* [ASSIGNED TASK] Using the data below, copy out all lines with the word "shift".

* [RECORDS PROVIDED]
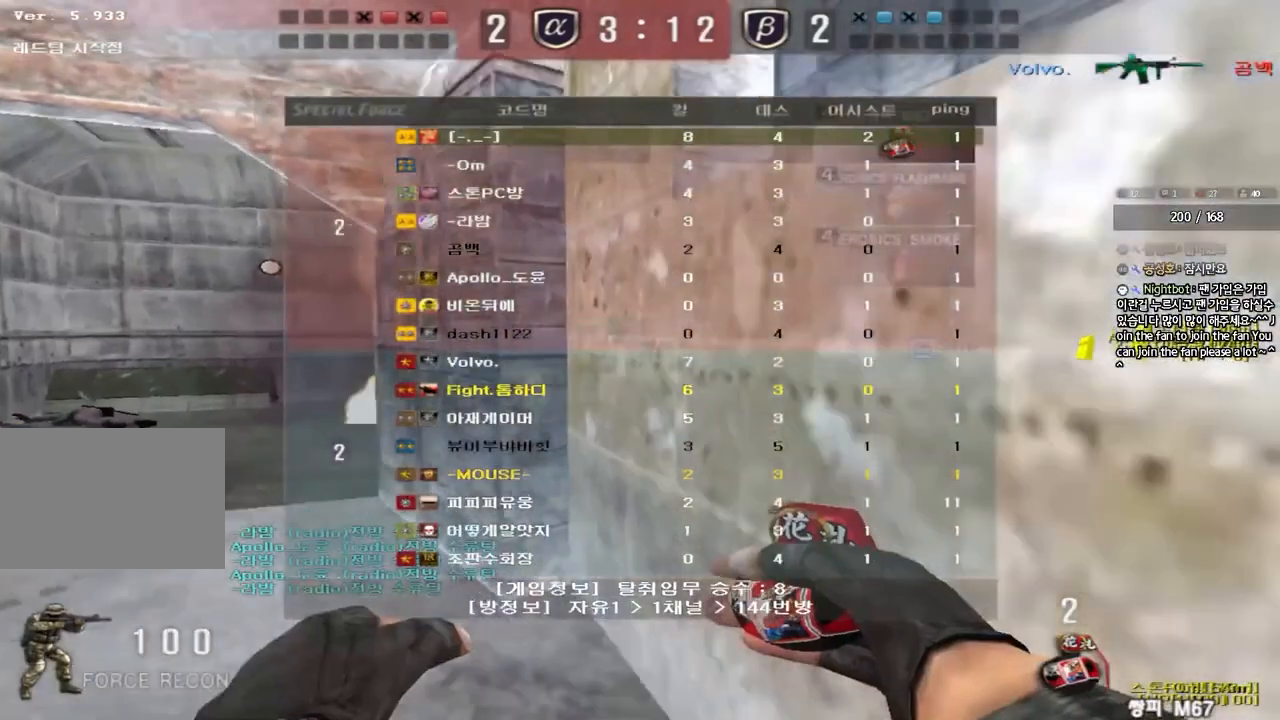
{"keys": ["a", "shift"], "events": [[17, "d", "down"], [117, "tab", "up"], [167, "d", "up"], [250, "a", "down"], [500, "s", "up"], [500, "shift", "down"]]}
==
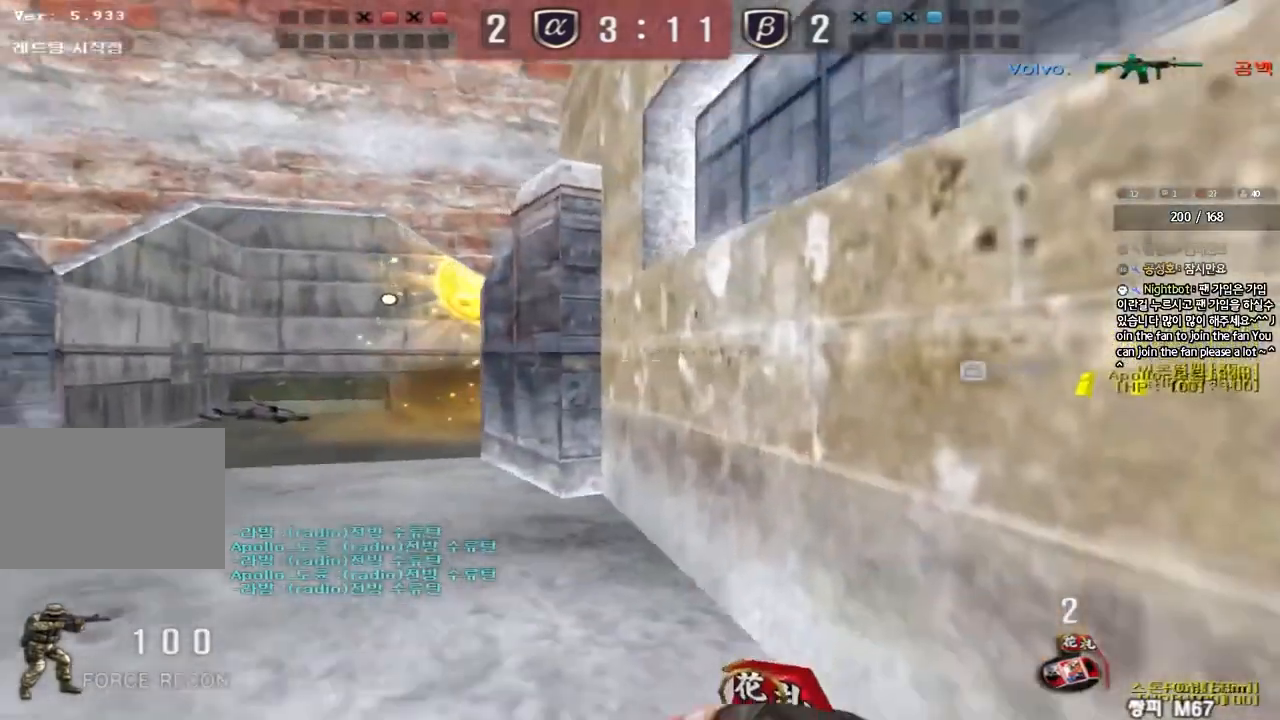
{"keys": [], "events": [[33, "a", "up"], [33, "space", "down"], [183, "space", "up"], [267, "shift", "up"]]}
...
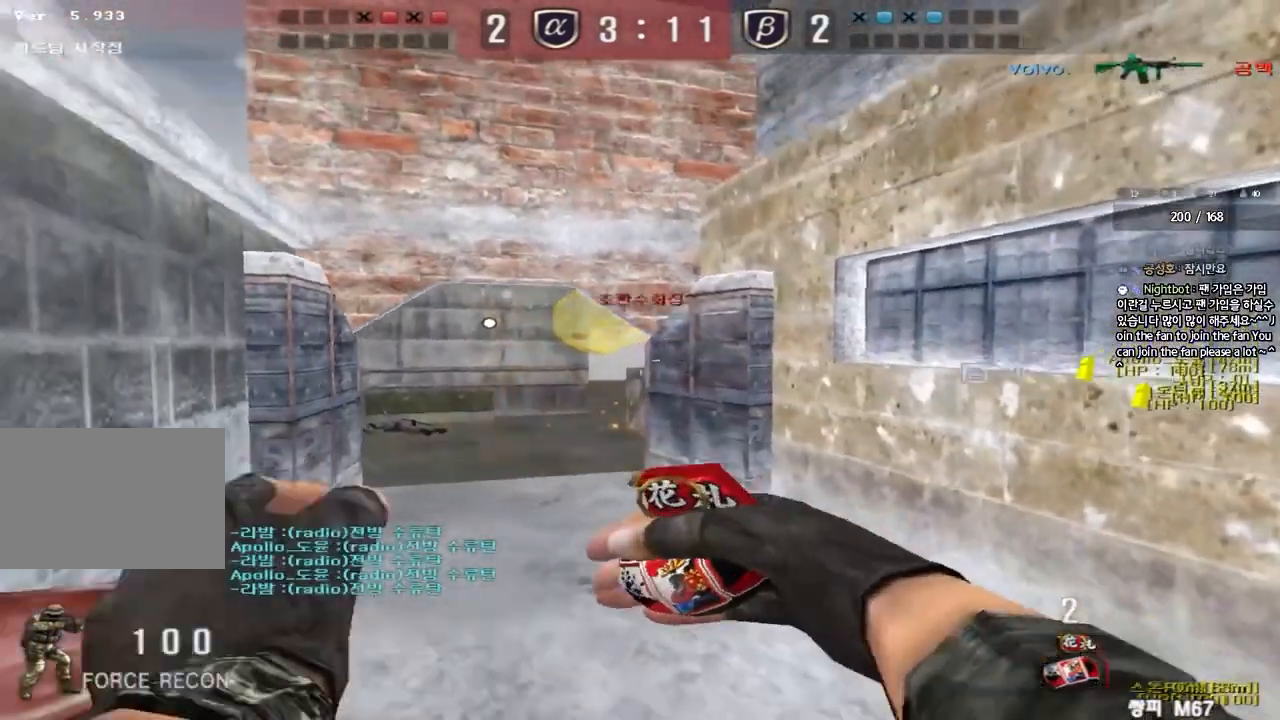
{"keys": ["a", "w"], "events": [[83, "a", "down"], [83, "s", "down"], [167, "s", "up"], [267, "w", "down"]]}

* [RESPONSE BOX]
{"keys": ["a", "shift"], "events": [[17, "d", "down"], [117, "tab", "up"], [167, "d", "up"], [250, "a", "down"], [500, "s", "up"], [500, "shift", "down"]]}
{"keys": [], "events": [[33, "a", "up"], [33, "space", "down"], [183, "space", "up"], [267, "shift", "up"]]}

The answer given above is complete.